**WHAT THIS TASK INVOLVES**
From the records, return each line that has the word "como" in it.

Dataset entries:
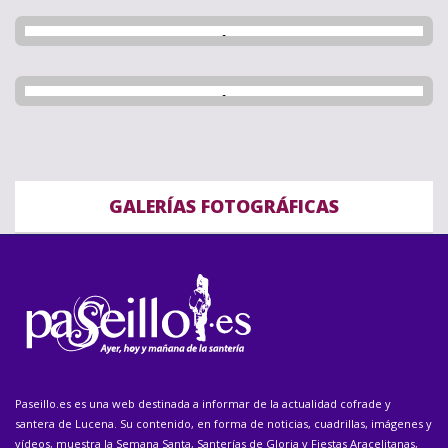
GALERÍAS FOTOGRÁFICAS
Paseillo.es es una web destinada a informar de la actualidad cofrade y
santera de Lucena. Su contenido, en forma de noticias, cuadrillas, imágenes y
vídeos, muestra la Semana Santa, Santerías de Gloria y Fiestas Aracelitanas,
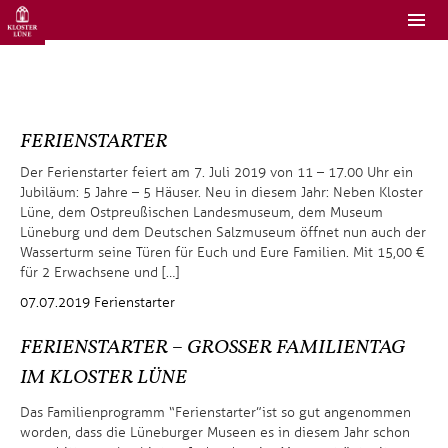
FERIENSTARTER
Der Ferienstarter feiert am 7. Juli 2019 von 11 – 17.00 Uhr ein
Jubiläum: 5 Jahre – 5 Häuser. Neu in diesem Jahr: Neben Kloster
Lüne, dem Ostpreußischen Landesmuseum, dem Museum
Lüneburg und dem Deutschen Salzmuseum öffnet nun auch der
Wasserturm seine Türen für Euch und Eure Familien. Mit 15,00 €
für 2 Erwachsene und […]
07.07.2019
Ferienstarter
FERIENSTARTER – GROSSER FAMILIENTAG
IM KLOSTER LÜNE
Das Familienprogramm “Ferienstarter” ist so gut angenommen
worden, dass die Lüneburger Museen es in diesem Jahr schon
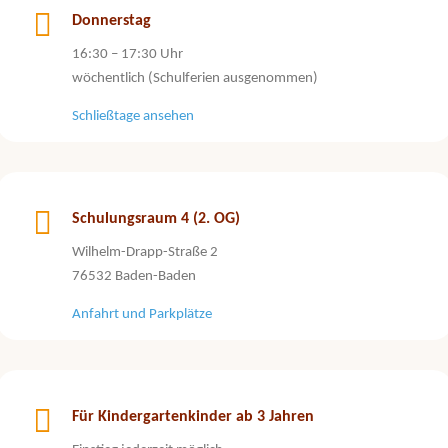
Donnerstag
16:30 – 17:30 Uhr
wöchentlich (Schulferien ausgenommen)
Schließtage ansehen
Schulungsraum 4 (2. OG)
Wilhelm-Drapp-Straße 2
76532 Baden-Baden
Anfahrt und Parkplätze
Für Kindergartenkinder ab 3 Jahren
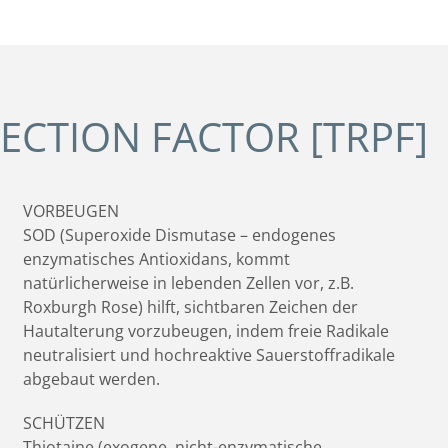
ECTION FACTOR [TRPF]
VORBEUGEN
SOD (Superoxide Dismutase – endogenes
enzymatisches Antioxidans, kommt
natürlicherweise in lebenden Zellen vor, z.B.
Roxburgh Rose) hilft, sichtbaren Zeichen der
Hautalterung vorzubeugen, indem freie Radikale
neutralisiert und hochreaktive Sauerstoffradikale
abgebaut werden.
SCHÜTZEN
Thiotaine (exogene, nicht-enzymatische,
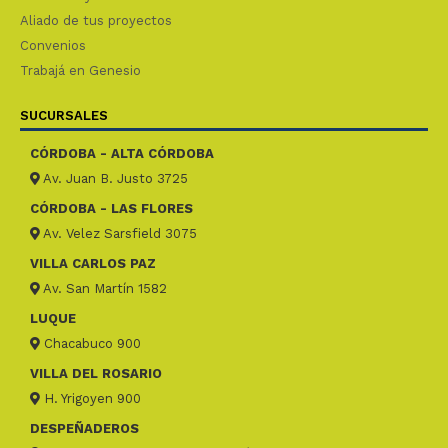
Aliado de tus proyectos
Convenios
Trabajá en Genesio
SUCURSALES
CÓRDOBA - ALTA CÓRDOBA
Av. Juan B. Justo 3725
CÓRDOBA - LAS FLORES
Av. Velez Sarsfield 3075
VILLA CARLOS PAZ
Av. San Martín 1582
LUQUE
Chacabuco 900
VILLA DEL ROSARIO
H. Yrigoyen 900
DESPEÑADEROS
* * *
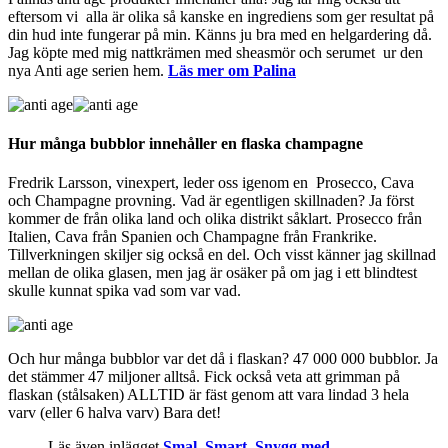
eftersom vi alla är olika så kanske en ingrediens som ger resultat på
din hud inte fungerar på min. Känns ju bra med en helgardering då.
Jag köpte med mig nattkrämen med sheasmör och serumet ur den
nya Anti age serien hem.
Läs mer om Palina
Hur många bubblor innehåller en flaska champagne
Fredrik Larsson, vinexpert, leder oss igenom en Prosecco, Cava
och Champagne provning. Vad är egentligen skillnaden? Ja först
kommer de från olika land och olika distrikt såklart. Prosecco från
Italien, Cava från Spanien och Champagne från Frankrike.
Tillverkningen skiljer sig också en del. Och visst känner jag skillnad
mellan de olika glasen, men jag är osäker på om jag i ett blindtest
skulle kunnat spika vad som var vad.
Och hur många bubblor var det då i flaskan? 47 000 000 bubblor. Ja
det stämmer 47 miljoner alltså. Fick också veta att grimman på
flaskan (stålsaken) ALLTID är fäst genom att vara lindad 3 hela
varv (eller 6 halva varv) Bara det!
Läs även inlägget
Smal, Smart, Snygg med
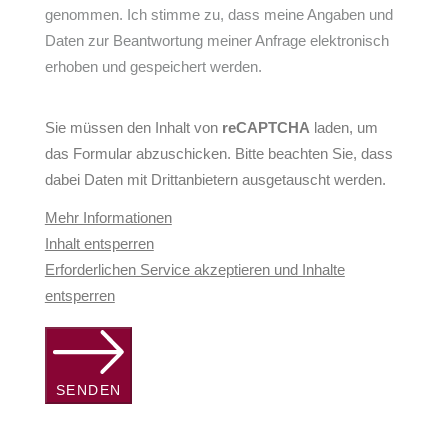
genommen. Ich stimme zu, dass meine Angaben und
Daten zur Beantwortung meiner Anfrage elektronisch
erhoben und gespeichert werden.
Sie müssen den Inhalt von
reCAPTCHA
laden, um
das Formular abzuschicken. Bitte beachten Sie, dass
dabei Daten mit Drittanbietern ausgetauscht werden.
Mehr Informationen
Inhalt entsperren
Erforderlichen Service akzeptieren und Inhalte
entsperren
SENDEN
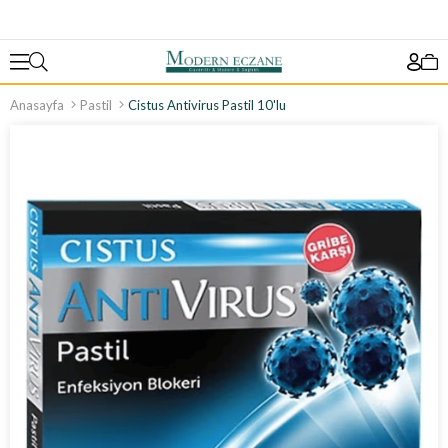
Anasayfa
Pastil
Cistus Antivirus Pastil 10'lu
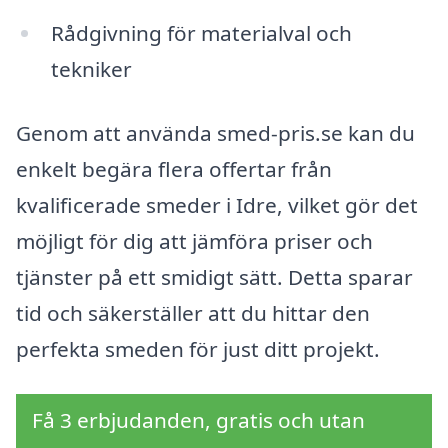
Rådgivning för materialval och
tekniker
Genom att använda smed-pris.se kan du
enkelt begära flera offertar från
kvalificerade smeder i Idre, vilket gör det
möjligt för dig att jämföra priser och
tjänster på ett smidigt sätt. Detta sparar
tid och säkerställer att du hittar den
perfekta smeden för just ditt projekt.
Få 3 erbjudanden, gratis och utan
--
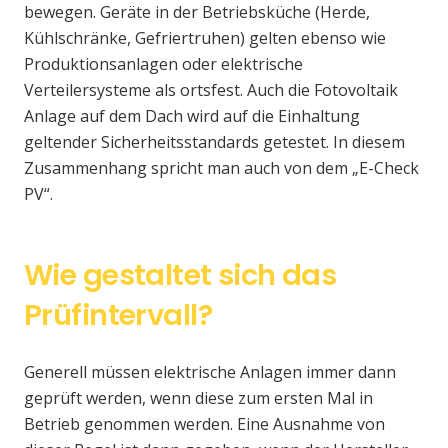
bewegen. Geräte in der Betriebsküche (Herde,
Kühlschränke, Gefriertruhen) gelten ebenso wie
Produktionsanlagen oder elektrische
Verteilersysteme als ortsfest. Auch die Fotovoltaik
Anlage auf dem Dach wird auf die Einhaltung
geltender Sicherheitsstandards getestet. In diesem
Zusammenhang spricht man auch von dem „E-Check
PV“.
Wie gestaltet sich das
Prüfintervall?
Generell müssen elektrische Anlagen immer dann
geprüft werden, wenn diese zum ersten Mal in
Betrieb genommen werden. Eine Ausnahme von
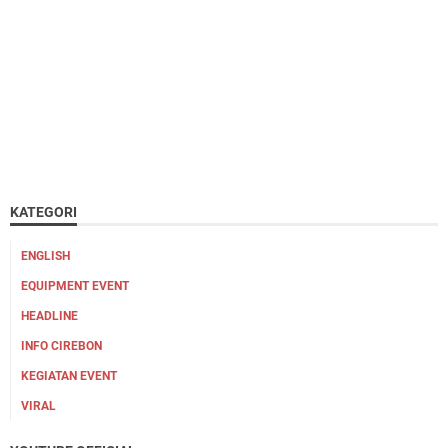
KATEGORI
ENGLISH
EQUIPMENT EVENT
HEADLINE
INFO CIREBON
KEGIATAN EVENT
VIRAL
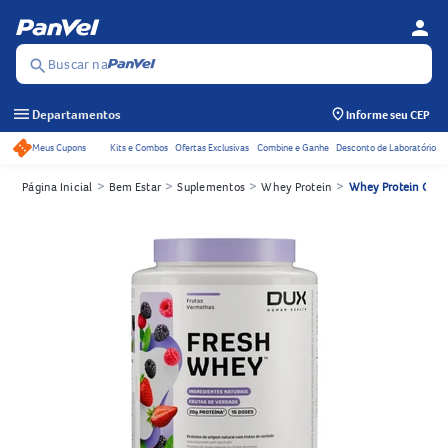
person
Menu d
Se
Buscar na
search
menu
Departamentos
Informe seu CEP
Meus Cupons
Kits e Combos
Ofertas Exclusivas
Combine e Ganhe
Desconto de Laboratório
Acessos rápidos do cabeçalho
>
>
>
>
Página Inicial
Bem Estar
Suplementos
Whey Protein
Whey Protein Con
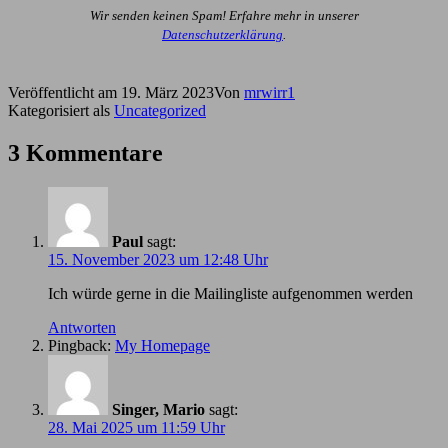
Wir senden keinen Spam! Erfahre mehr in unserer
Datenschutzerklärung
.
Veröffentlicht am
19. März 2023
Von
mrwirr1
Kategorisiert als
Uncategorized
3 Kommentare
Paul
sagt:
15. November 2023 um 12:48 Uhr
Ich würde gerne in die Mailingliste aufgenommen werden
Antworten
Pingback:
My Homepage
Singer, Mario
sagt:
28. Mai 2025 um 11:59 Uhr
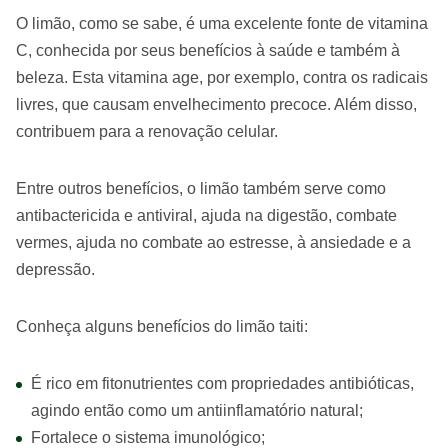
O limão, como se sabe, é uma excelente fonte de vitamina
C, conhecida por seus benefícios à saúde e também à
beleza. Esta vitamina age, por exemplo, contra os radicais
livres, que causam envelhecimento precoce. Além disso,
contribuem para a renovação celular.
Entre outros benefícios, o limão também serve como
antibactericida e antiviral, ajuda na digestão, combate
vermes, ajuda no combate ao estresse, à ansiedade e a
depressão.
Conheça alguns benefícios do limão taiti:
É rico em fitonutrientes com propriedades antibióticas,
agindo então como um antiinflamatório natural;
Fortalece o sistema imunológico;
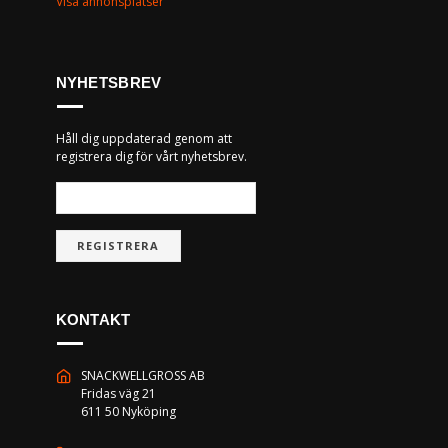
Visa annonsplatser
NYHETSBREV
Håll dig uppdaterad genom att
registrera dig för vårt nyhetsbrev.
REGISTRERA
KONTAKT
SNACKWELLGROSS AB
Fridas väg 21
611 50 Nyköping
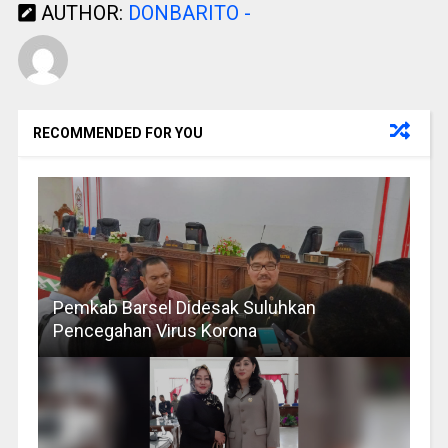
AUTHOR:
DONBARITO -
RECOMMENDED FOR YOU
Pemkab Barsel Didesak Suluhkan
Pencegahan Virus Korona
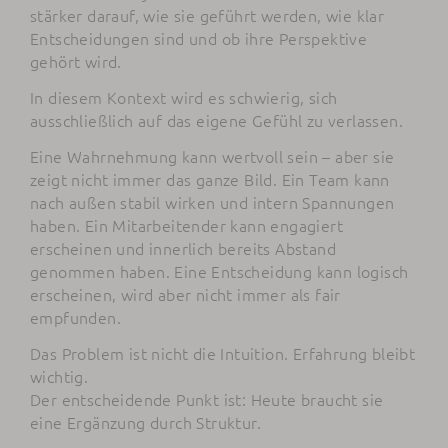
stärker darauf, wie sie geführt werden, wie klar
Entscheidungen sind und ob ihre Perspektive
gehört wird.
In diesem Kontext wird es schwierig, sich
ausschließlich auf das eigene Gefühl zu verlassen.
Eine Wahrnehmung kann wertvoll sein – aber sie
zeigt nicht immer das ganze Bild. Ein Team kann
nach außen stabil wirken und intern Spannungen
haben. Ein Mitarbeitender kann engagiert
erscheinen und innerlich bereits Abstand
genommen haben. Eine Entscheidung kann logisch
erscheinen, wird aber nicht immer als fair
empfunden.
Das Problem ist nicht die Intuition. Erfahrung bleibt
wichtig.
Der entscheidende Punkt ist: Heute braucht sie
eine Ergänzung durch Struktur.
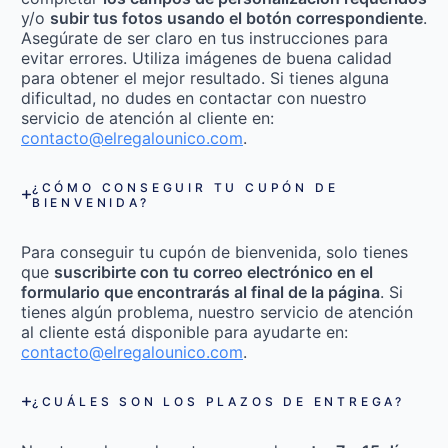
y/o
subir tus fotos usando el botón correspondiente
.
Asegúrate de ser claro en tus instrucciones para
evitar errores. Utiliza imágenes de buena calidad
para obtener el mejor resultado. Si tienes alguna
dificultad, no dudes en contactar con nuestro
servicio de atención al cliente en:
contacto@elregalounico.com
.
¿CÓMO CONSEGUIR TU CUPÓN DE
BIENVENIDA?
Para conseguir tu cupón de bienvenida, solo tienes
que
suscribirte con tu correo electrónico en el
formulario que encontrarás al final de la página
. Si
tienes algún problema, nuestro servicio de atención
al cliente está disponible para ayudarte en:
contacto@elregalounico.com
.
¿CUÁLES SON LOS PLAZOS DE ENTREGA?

**EXPECTED OUTPUT**
O limão, como se sabe, é uma excelente fonte de vitamina
Entre outros benefícios, o limão também serve como
agindo então como um antiinflamatório natural;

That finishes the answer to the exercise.